§ **Prompt**: Leaving out all pictures, transcribe exactly the lines between the line with "4: (527, 1020)" and the last line of the records below, both included.

§ **Source records**:
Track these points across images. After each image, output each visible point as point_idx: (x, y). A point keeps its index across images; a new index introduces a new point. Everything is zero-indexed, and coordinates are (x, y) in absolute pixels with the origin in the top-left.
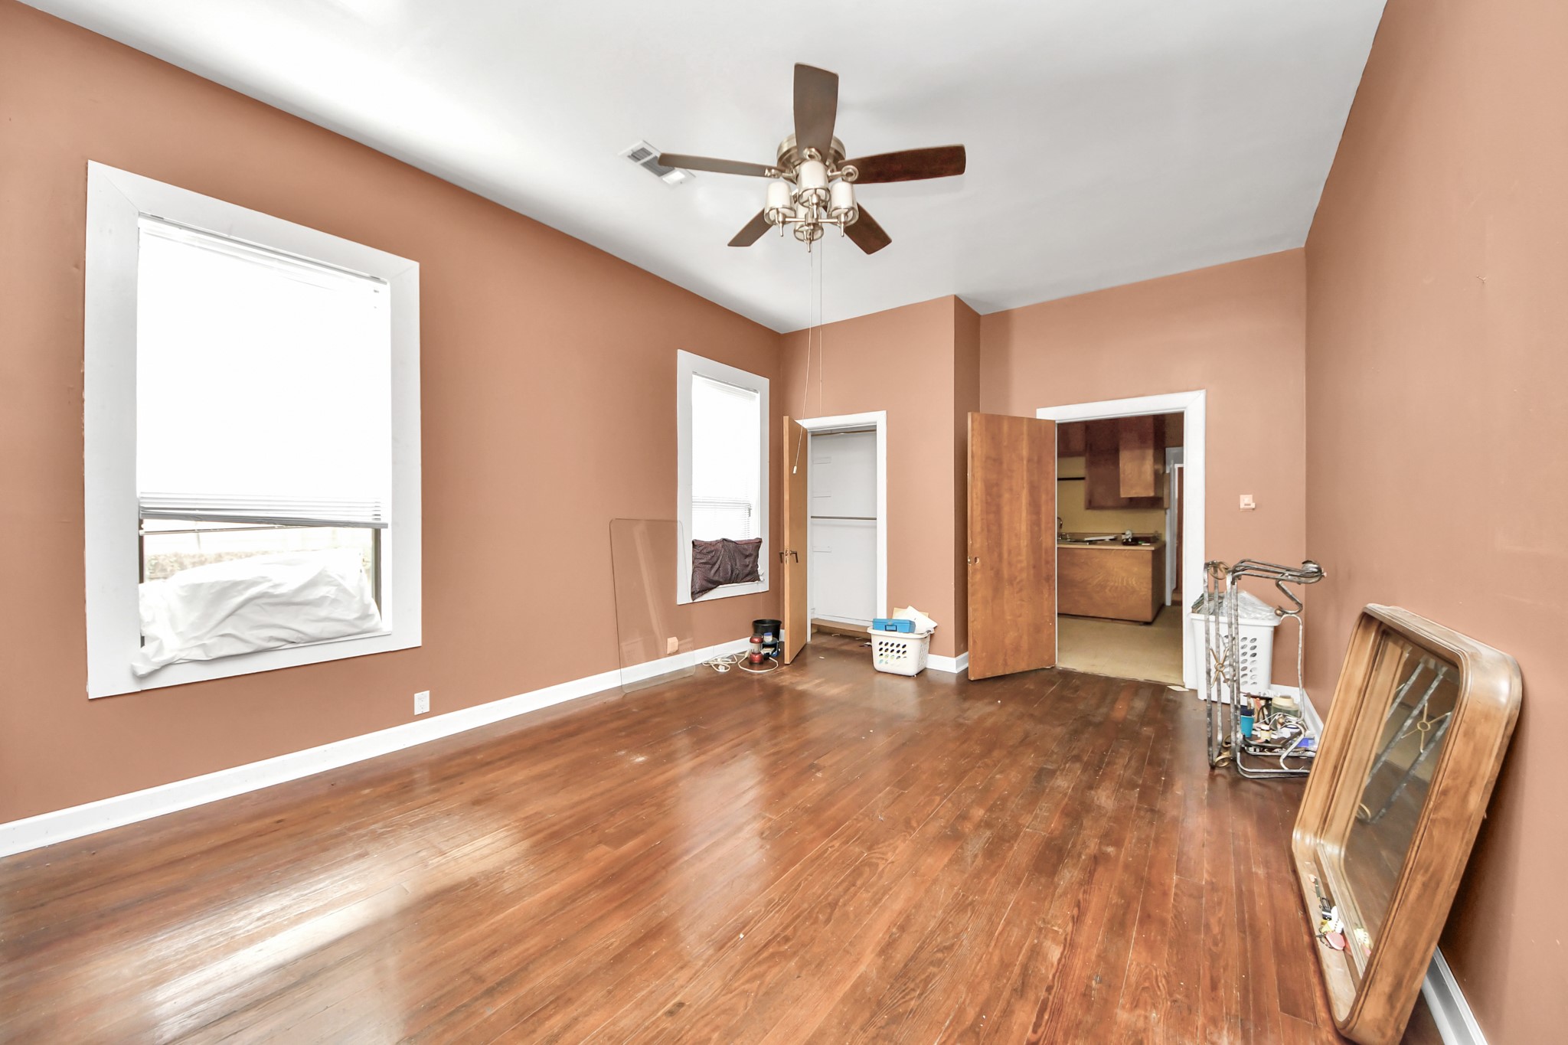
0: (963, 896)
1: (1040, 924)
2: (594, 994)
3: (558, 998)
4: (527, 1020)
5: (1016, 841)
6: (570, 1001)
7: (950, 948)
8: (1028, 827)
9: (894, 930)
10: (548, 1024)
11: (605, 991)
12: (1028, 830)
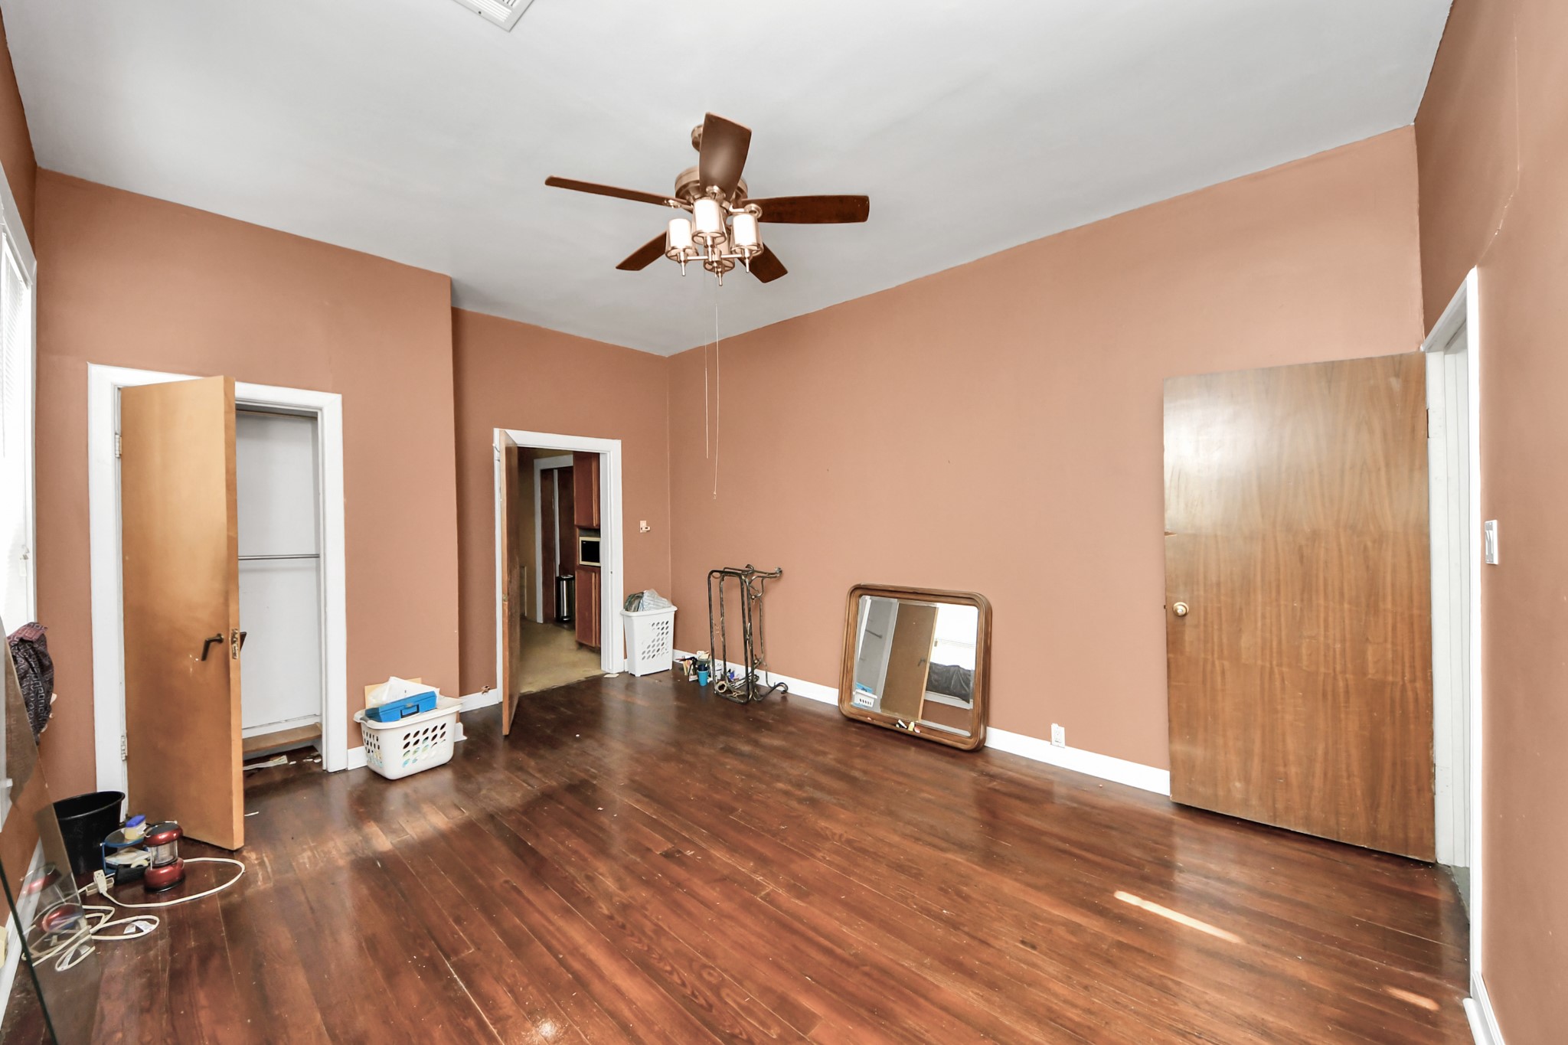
2: (1035, 994)
3: (1051, 1020)
4: (1081, 1035)
6: (1050, 1010)
10: (1077, 1019)
11: (1030, 989)
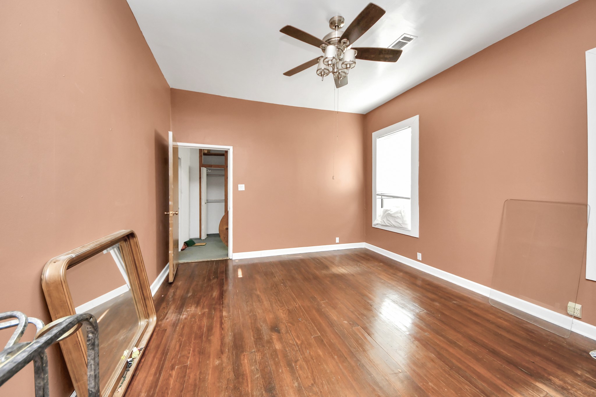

§ **Response to the exercise**:
4: (527, 1020)
5: (1016, 841)
6: (570, 1001)
7: (950, 948)
8: (1028, 827)
9: (894, 930)
10: (548, 1024)
11: (605, 991)
12: (1028, 830)
2: (1035, 994)
3: (1051, 1020)
4: (1081, 1035)
6: (1050, 1010)
10: (1077, 1019)
11: (1030, 989)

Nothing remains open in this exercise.